Indeed, conservative reaction to ongoing developments produced a proliferation of bills that concerned school instruction. One kind of bill, adopted by 43 states by 1931, required mandatory instruction in the Constitution. While these bills may not be identical to the Texas bill discussed above, they certainly rhyme. As one key proponent noted, the point of the bills was to establish a “uniformity of instruction” throughout the country focused on instilling patriotic devotion. The aim was to prevent socialist or progressive teachers at the local level from educating students to critically evaluate the Constitution or the principles of 1776. The purpose of education, according to the bills’ sponsors, was above all instilling loyalty in the established institutions and in American nationalism.
A second set of bills at the state level, which also proliferated during the 1910s and 20s, were concerned with English-only instruction.

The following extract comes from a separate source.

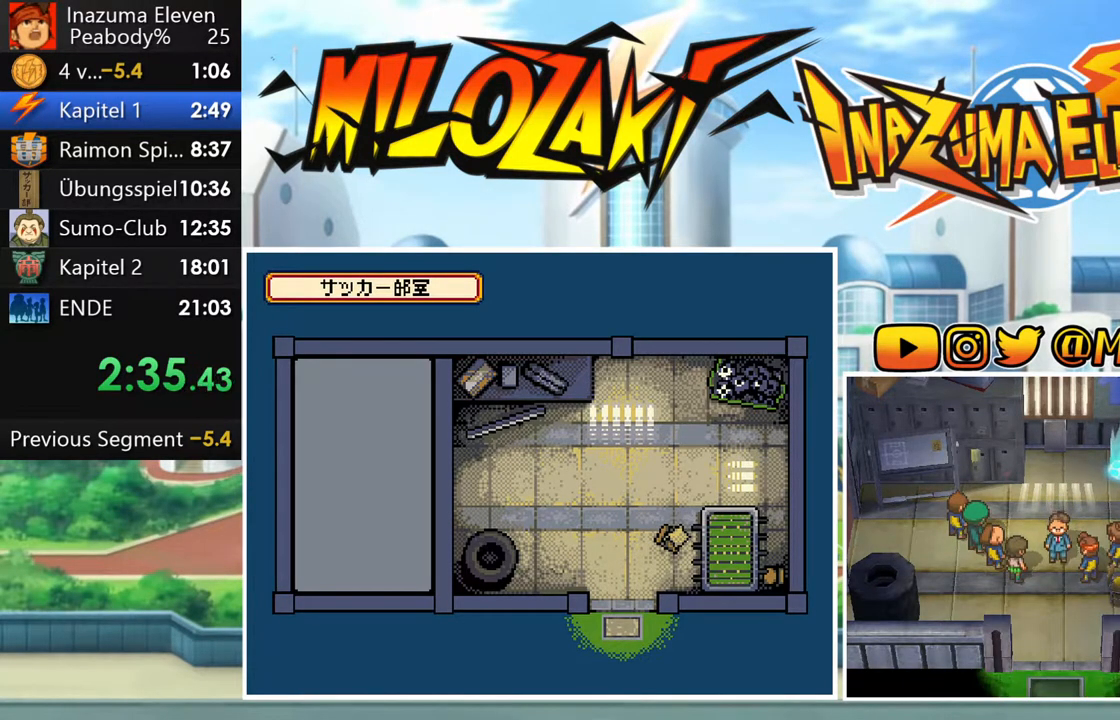
{"buttons": ["A", "R1"], "left_stick": "center", "events": [[33, "A", "up"], [33, "R1", "up"], [100, "L1", "down"], [133, "R1", "down"], [150, "A", "down"], [200, "A", "up"], [200, "R1", "up"], [217, "L1", "up"], [283, "R1", "down"], [317, "A", "down"], [317, "L1", "down"], [383, "A", "up"], [383, "R1", "up"], [433, "L1", "up"], [467, "R1", "down"], [500, "A", "down"]]}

These bills went hand in hand with national origin quotas at the congressional level, which banned migration from Asia and Africa and dramatically constricted migration from southern and eastern Europe. After the enactment of these quotas, over 80 percent of the people who entered the country were from western and northern Europe, and the percentage of foreign-born people in the US would decline from 10-15% to just 5% over the course of the mid-20th century.
Why is it that school instruction became such a galvanizing site of white reactionary politics? And why did schools, in particular, become a space for cementing alliances between nativist groups, the business right, and even the second Klan of the 1920s—the latter as much an organization of the North and West as the South?
For each of these groups, there was an immediate power to talking about indoctrination in schools. Compared to abstract conversations about labor rights and the nature of regulation, the focus on schools allowed the business right to point to a creeping socialism—“government-run” schools—that had a direct effect on the capacity of families to control the terms of instruction of their own children. Similarly, for nativist groups, these bills provided a way of tapping into a mass constituency for their aims. Such laws identified a specific threat to an Anglo-European cultural identity—a threat that, through schooling, was turning children against parents, and in doing so, breaking the basic terms of traditionalist American society.